Activity: Instruction for the entries that follow: retype exactly the lines from the line with "38 47 10.02" to the line with "206 231 2.88", both included, and omit all others.
/---
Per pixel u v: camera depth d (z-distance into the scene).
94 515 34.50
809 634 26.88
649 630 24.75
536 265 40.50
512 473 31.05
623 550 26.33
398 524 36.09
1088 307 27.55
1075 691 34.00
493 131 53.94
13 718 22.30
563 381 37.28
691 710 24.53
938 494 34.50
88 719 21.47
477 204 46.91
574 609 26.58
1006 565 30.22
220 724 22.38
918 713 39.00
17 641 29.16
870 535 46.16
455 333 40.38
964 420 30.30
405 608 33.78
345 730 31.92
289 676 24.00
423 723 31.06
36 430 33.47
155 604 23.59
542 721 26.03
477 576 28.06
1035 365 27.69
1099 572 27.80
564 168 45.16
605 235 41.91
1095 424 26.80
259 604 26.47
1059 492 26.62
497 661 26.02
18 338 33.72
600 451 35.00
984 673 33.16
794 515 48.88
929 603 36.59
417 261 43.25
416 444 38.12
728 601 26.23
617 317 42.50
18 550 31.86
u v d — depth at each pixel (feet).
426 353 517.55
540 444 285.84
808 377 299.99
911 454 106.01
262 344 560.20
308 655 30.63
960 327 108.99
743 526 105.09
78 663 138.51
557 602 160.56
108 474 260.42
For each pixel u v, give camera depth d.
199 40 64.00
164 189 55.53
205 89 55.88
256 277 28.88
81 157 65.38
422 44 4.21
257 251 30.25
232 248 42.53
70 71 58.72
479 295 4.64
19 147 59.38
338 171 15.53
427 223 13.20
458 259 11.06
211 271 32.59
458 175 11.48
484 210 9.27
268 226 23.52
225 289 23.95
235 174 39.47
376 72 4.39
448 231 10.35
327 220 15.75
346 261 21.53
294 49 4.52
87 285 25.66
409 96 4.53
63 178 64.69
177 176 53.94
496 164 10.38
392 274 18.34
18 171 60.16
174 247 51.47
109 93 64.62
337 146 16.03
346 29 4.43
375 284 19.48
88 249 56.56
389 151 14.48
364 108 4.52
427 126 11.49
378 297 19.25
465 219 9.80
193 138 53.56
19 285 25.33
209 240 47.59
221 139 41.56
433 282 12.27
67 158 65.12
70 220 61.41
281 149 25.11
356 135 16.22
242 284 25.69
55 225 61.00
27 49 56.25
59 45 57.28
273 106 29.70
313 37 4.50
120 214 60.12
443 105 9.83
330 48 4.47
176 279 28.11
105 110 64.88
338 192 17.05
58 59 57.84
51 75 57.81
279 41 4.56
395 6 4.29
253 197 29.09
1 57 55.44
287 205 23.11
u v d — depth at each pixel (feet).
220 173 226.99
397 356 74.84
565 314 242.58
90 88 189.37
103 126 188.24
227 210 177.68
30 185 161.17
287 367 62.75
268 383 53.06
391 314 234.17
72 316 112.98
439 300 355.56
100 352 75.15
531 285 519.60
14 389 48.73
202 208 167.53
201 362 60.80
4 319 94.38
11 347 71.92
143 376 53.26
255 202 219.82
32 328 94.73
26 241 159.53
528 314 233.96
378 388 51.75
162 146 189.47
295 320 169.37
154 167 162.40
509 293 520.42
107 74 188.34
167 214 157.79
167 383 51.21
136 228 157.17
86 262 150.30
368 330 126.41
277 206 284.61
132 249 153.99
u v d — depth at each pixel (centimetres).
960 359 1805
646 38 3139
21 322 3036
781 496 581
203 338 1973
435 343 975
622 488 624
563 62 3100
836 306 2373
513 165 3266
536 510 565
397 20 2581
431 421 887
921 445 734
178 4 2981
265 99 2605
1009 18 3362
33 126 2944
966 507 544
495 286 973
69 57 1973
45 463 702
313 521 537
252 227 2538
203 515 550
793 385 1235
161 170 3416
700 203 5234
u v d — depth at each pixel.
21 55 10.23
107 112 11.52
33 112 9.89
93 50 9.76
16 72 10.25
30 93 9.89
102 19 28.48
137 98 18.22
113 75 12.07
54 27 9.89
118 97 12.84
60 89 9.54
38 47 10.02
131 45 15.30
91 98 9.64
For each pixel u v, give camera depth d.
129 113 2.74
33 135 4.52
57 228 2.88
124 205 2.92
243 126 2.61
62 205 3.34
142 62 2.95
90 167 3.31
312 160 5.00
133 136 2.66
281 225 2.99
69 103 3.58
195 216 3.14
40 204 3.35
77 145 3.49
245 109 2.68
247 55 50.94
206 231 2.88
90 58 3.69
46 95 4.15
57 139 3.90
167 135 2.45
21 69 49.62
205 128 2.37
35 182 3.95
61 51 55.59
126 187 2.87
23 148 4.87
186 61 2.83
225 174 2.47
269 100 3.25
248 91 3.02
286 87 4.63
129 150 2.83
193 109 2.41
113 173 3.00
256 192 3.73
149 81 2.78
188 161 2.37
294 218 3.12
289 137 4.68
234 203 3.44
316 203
\---
Finished exercise:
38 47 10.02
131 45 15.30
91 98 9.64
For each pixel u v, give camera depth d.
129 113 2.74
33 135 4.52
57 228 2.88
124 205 2.92
243 126 2.61
62 205 3.34
142 62 2.95
90 167 3.31
312 160 5.00
133 136 2.66
281 225 2.99
69 103 3.58
195 216 3.14
40 204 3.35
77 145 3.49
245 109 2.68
247 55 50.94
206 231 2.88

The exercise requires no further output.